In the previous round, Sestanovich had scored the winner to dump Port Vale out of the competition. Whilst with the Seadogs, he managed to score three goals in twelve games. Sestanovich was voted Player of the Round for his display against Port Vale (where he scored the winner for Scarborough) in the second round proper of the FA Cup. As a result, he was included in the first ever Team of the FA Cup for the 2003–04 season with, amongst others, Lee Trundle.

===Grimsby Town===
Sestanovich returned to Sheffield United and playing in two games in April 2004, before being made available for loan again in the 2004–05 season. Rumours circulated that Sestanovich was about to sign with Grimsby Town following the appointment of former Scarborough manager Russell Slade as the new boss of Grimsby. One week later, Slade brought in Sestanovich on a season-long loan deal. Although initially becoming popular amongst supporters, Sestanovich left Grimsby abruptly following numerous on and off the field incidents in which he refused to be a substitute in a match against Swansea City, which led to him leaving the stadium without permission, receiving a four match ban for verbally abusing a referee, several driving offences and getting sent off four minutes after coming on as a substitute in a match with Northampton Town. He had his loan terminated five months early and was transfer listed by parent club Sheffield United, who went on to release him from his contract the following week. Several days later, he joined Gillingham on trial but failed to earn a contract, joining Chester City instead on a short-term deal. He made his debut against Grimsby, but only went on to make six more appearances before being released.

===Later career===
Following a failed trial in Scotland with Dundee and one with Gravesend & Nortfleet, Sestanovich signed for Farnborough Town, before he signed with Grays Athletic in June 2006.

==Personal life==
Sestanovich was born in Lambeth, London, of Croatian and Grenadian descent.

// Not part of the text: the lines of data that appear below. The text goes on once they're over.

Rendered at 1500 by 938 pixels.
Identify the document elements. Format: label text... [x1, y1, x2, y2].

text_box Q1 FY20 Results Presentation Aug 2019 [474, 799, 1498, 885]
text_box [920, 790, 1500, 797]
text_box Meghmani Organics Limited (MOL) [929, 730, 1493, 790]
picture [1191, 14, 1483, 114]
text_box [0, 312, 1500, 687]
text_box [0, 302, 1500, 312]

Sestanovich stood in for Thierry Henry during filming for a Nike advert in Rome. The boyhood Arsenal fan told the BBC at the time, "I met Thierry Henry when I was filming an advert for a Nike commercial in Rome and I played the part of his body double. I met all the players – the likes of Ronaldo, Ronaldinho and Luis Enrique were all there. Sylvain Wiltord, Patrick Vieira and Thierry Henry were there from Arsenal and it was great to see them face-to-face – but I would like to meet them on the pitch at some point." Sestanovich also acted as Henry's body double for a series of TV adverts for Renault cars.

In 2006, Sestanovich was arrested and charged with conspiracy to rob from a roofing firm in South London in June 2005 that resulted in the murder of a man who was shot in the chest during the raid. In April 2007, he was found guilty and sentenced to eight years in prison which subsequently ended his professional football career after Grays terminated his contract. Grays were ordered by The FA to pay Sestanovich five months' worth of outstanding wages while he was on remand.